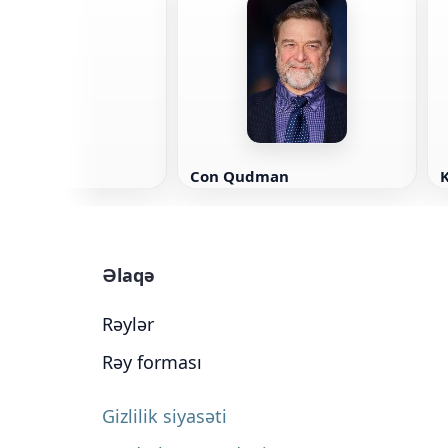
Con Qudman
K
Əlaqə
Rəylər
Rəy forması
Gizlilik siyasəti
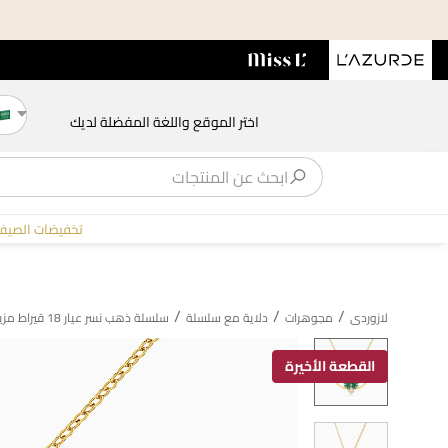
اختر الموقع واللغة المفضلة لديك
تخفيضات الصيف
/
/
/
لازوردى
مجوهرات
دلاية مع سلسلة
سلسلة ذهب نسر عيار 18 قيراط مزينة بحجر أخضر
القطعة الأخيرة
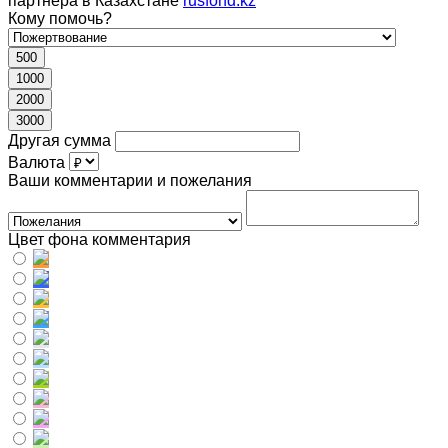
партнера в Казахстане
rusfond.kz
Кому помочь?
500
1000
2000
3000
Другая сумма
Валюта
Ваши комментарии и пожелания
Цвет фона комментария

───

(Exercise) Every line from the one holding "القطعة الأخيرة" through the final line of the data above is to be reproduced exactly, both ends included, with the pictures left out.

(Exercise answer)
القطعة الأخيرة
партнера в Казахстане
rusfond.kz
Кому помочь?
500
1000
2000
3000
Другая сумма
Валюта
Ваши комментарии и пожелания
Цвет фона комментария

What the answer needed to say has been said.